Layout records
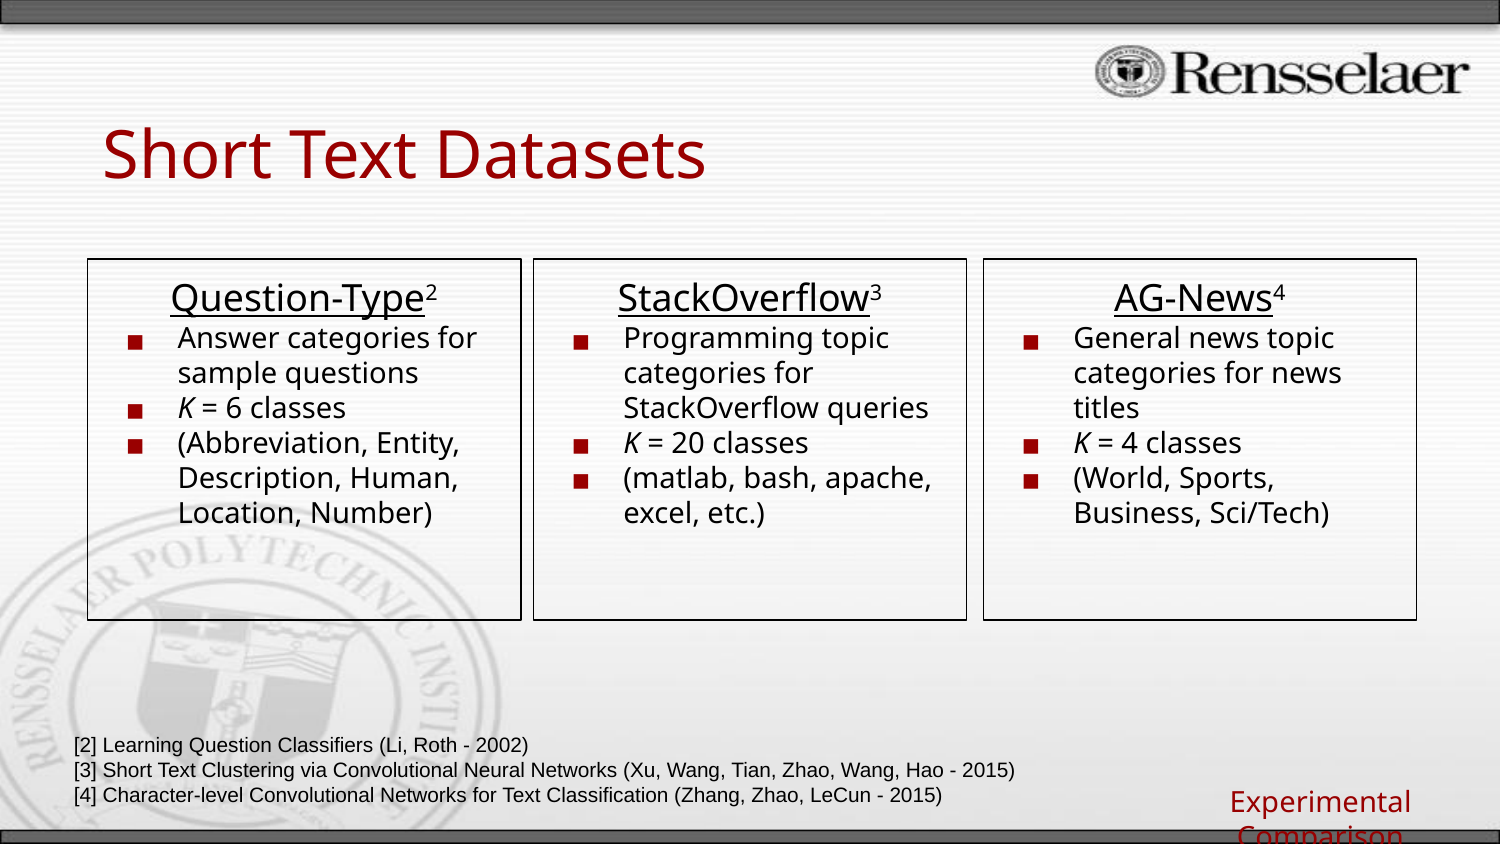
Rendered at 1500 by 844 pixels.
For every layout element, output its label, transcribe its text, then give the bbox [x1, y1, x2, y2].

picture [1278, 833, 1285, 844]
list Question-Type2 Answer categories for sample questions K = 6 classes (Abbreviation, Entity, Description, Human, Location, Number) [87, 259, 521, 620]
picture [1288, 833, 1295, 844]
list AG-News4 General news topic categories for news titles K = 4 classes (World, Sports, Business, Sci/Tech) [983, 259, 1417, 620]
picture [1259, 833, 1268, 844]
picture [1390, 833, 1398, 844]
text_box Experimental Comparison [1141, 768, 1500, 816]
list StackOverflow3 Programming topic categories for StackOverflow queries K = 20 classes (matlab, bash, apache, excel, etc.) [533, 259, 967, 620]
title Short Text Datasets [87, 102, 1413, 202]
picture [1372, 833, 1381, 844]
text_box [2] Learning Question Classifiers (Li, Roth - 2002) [3] Short Text Clustering via Convolutional Neural Networks (Xu, Wang, Tian, Zhao, Wang, Hao - 2015) [4] Character-level Convolutional Networks for Text Classification (Zhang, Zhao, LeCun - 2015) [58, 716, 1086, 816]
picture [1305, 833, 1314, 844]
picture [0, 0, 1500, 844]
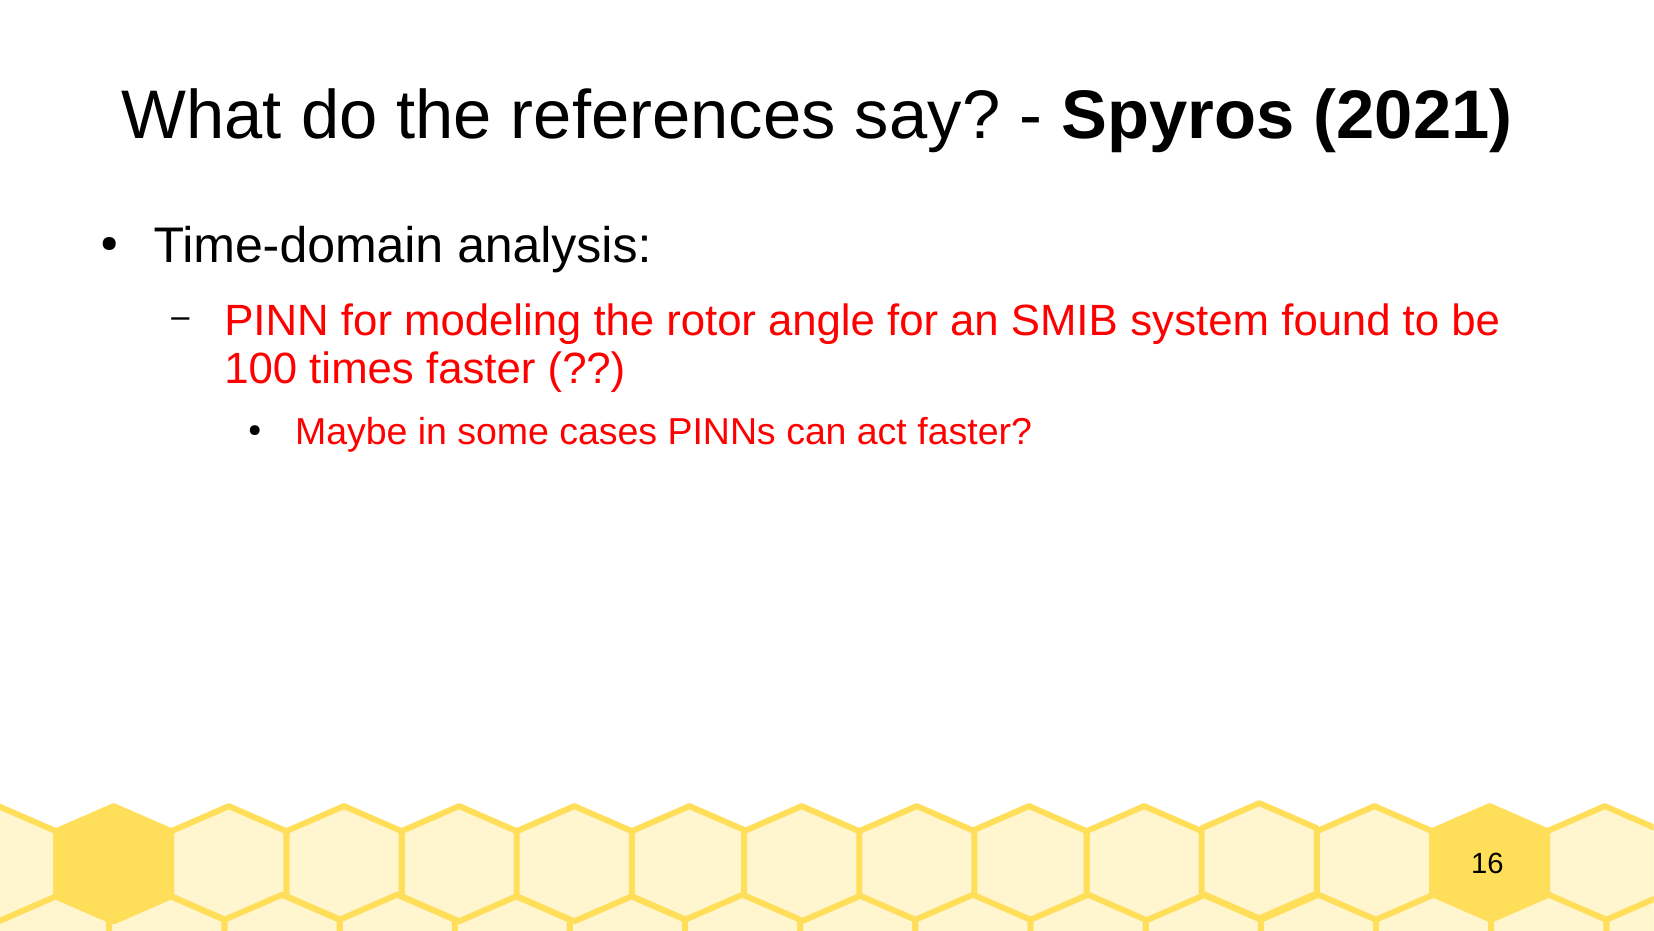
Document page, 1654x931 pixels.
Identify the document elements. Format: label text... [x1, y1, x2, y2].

title What do the references say? - Spyros (2021) [82, 37, 1571, 193]
list Time-domain analysis: PINN for modeling the rotor angle for an SMIB system found to be 100 times faster (??) Maybe in some cases PINNs can act faster? [82, 217, 1571, 758]
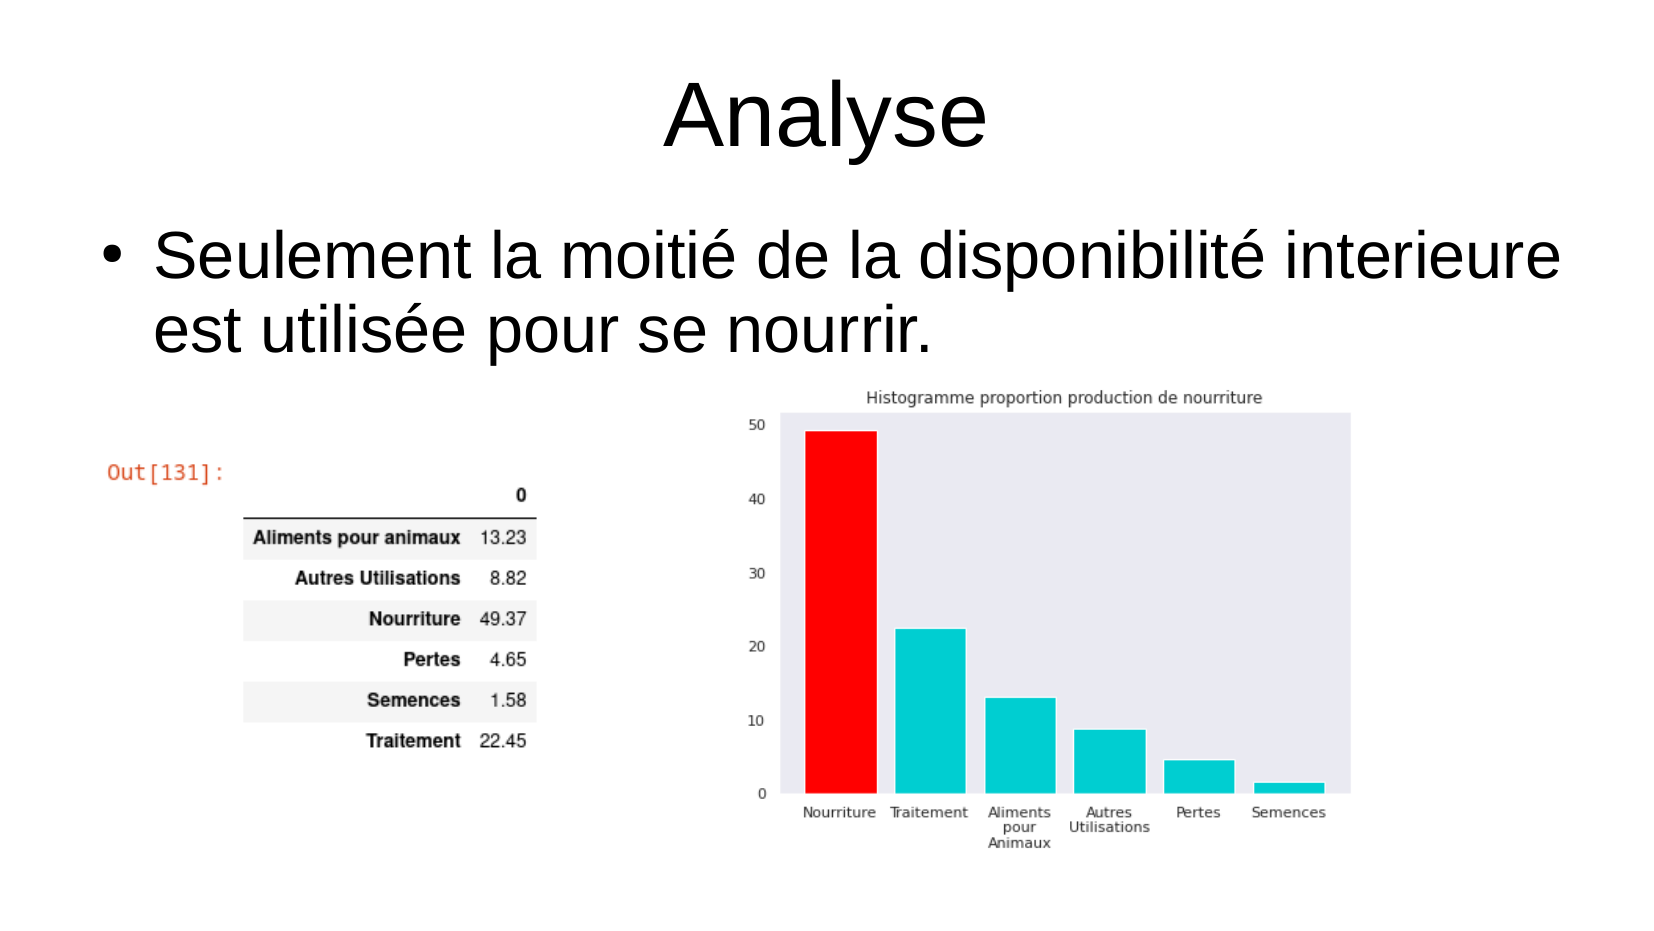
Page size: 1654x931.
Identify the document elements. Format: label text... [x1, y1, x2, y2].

picture [738, 381, 1359, 860]
picture [93, 463, 562, 768]
title Analyse [82, 37, 1571, 193]
list Seulement la moitié de la disponibilité interieure est utilisée pour se nourrir. [82, 217, 1571, 475]
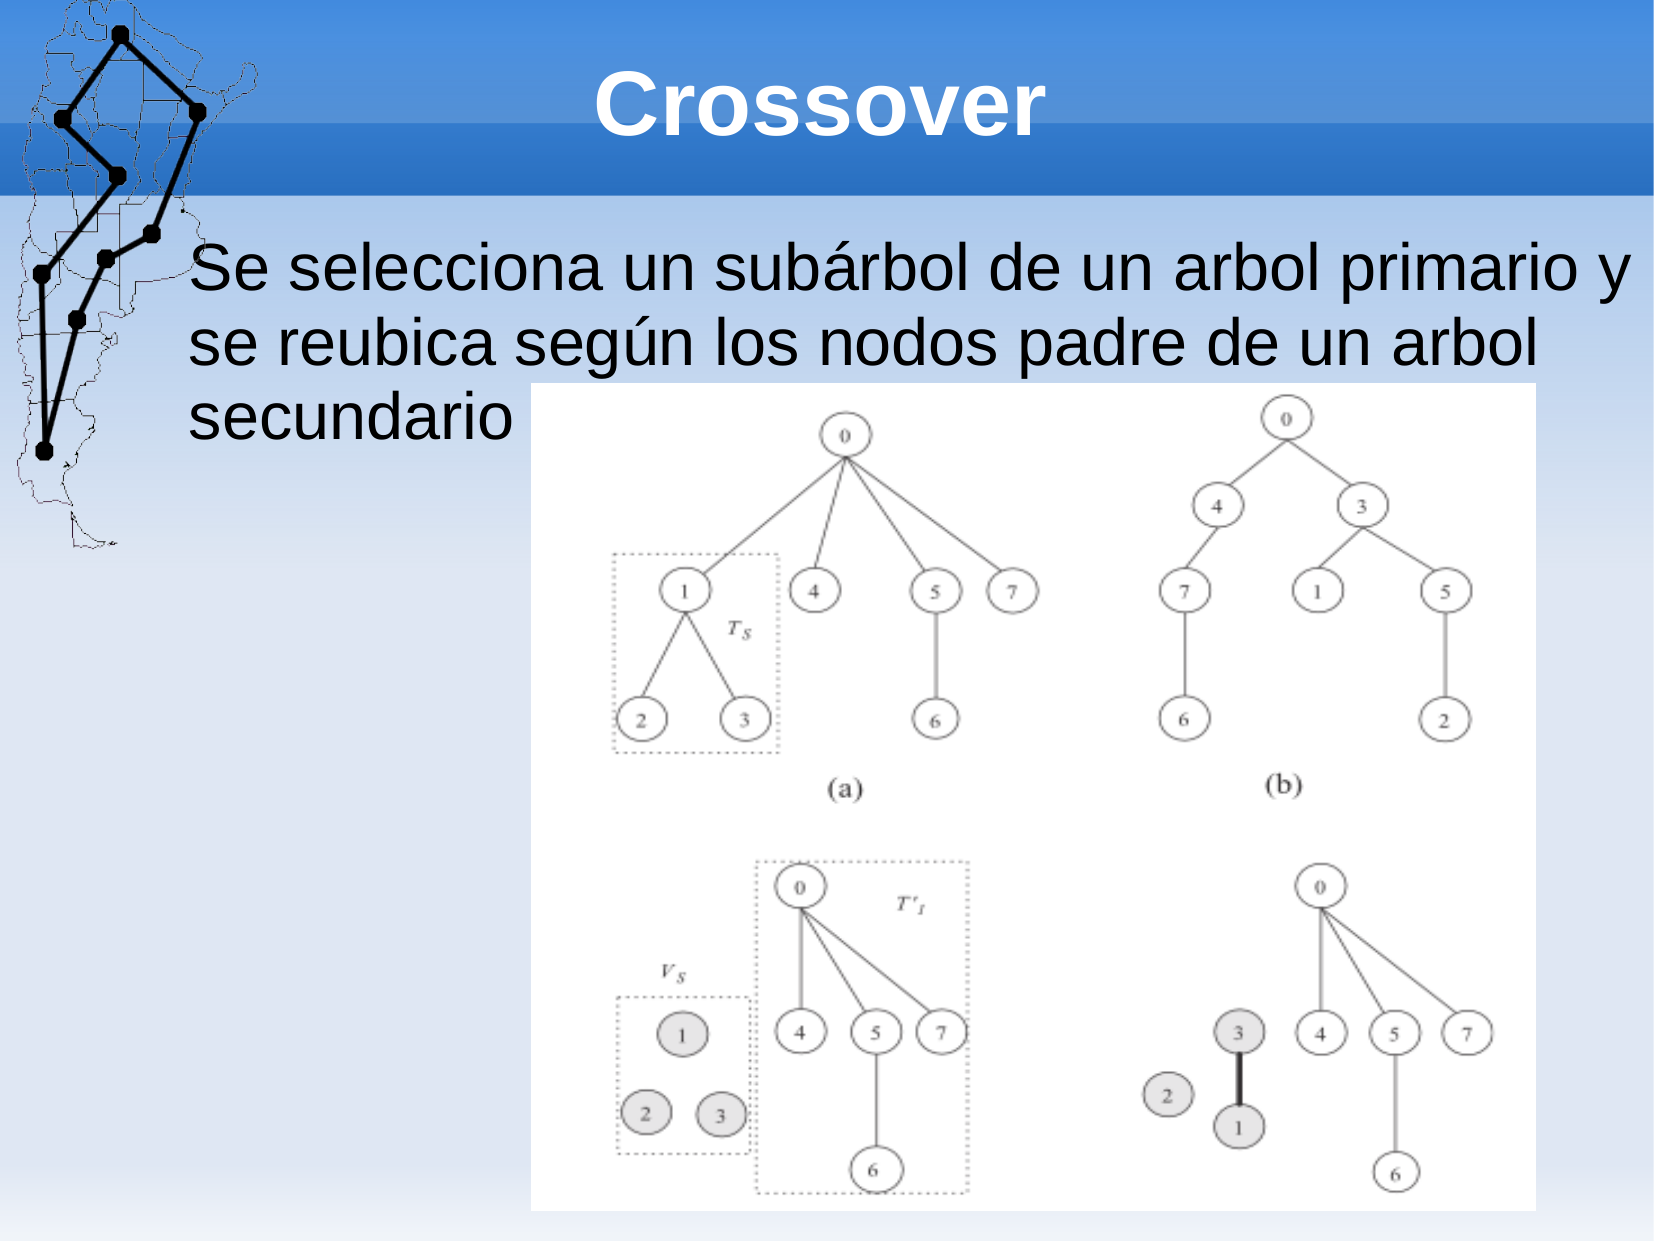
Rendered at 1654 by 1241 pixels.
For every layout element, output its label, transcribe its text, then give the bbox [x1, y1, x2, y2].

picture [0, 0, 1654, 1241]
title Crossover [296, 7, 1565, 200]
list Se selecciona un subárbol de un arbol primario y se reubica según los nodos padre de un arbol secundario [118, 229, 1654, 1034]
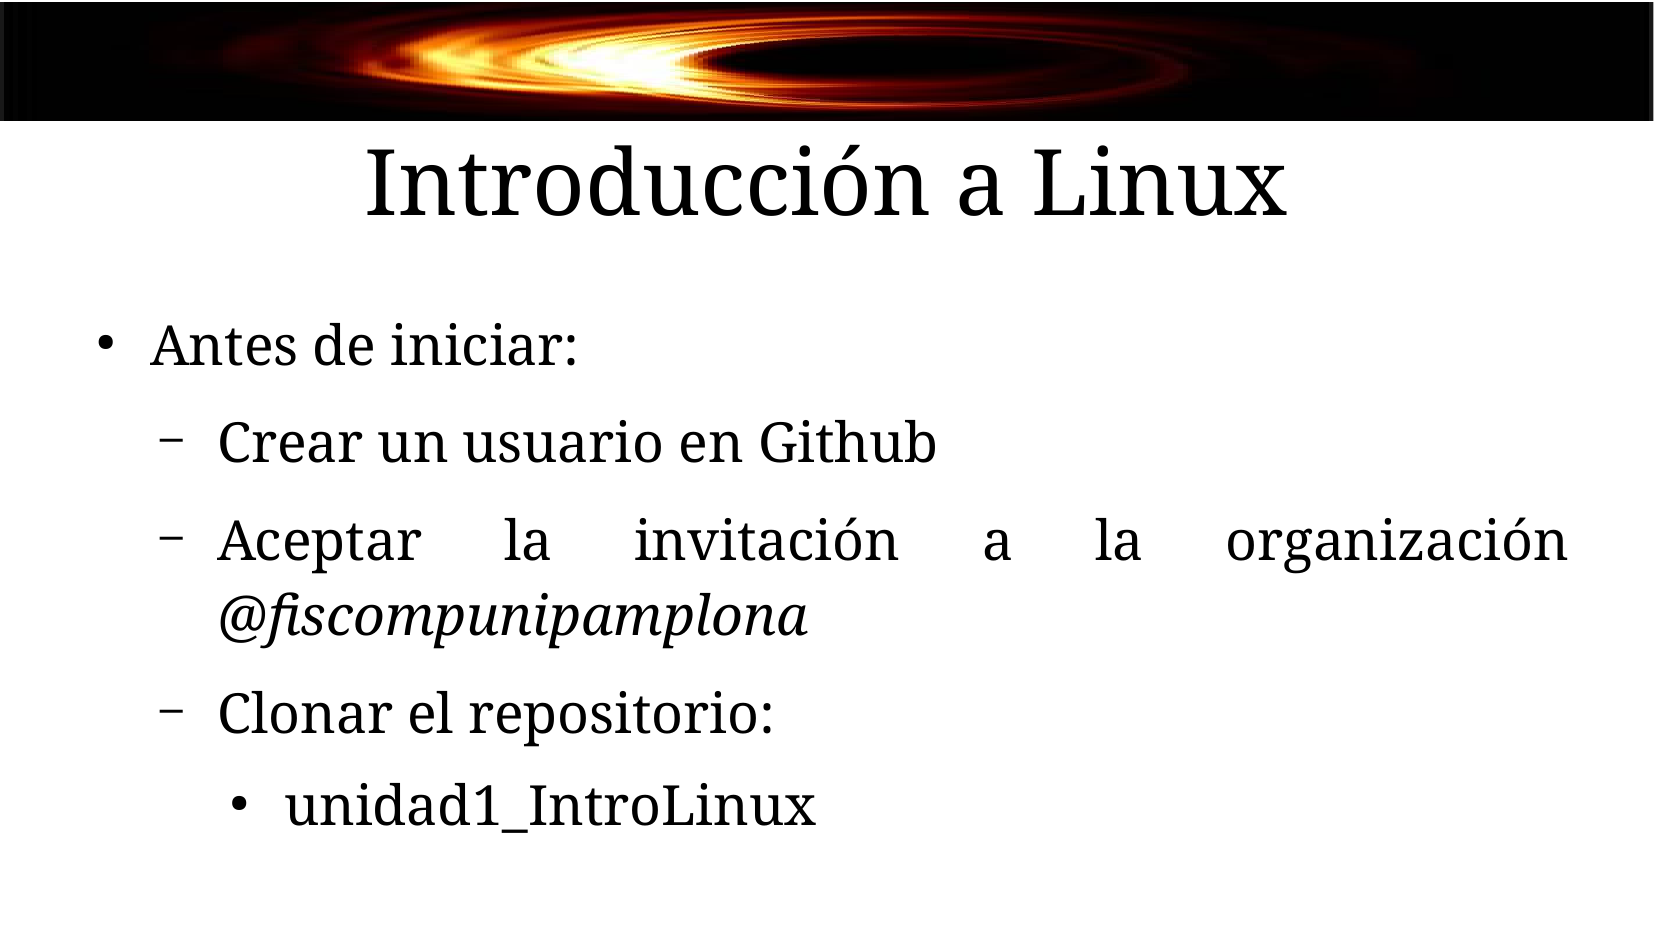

_WHAT IS ASKED_
Copy every line of the layout records above verbatim, but leave the pictures out of your answer.

_EXPECTED ANSWER_
Rendered at 1500 by 844 pixels.
For every layout element, output its label, transcribe its text, then give the bbox [x1, y1, x2, y2].

picture [1278, 833, 1285, 844]
list Question-Type2 Answer categories for sample questions K = 6 classes (Abbreviation, Entity, Description, Human, Location, Number) [87, 259, 521, 620]
picture [1288, 833, 1295, 844]
list AG-News4 General news topic categories for news titles K = 4 classes (World, Sports, Business, Sci/Tech) [983, 259, 1417, 620]
picture [1259, 833, 1268, 844]
picture [1390, 833, 1398, 844]
text_box Experimental Comparison [1141, 768, 1500, 816]
list StackOverflow3 Programming topic categories for StackOverflow queries K = 20 classes (matlab, bash, apache, excel, etc.) [533, 259, 967, 620]
title Short Text Datasets [87, 102, 1413, 202]
picture [1372, 833, 1381, 844]
text_box [2] Learning Question Classifiers (Li, Roth - 2002) [3] Short Text Clustering via Convolutional Neural Networks (Xu, Wang, Tian, Zhao, Wang, Hao - 2015) [4] Character-level Convolutional Networks for Text Classification (Zhang, Zhao, LeCun - 2015) [58, 716, 1086, 816]
picture [1305, 833, 1314, 844]
picture [0, 0, 1500, 844]
Document page, 1654x931 pixels.
Identify the document elements. Format: label text... [x1, y1, x2, y2].

title What do the references say? - Spyros (2021) [82, 37, 1571, 193]
list Time-domain analysis: PINN for modeling the rotor angle for an SMIB system found to be 100 times faster (??) Maybe in some cases PINNs can act faster? [82, 217, 1571, 758]
Page size: 1654x931.
Identify the document elements. Format: label text... [x1, y1, x2, y2].

picture [738, 381, 1359, 860]
picture [93, 463, 562, 768]
title Analyse [82, 37, 1571, 193]
list Seulement la moitié de la disponibilité interieure est utilisée pour se nourrir. [82, 217, 1571, 475]
Rendered at 1654 by 1241 pixels.
For every layout element, output its label, transcribe its text, then give the bbox [x1, y1, x2, y2].

picture [0, 0, 1654, 1241]
title Crossover [296, 7, 1565, 200]
list Se selecciona un subárbol de un arbol primario y se reubica según los nodos padre de un arbol secundario [118, 229, 1654, 1034]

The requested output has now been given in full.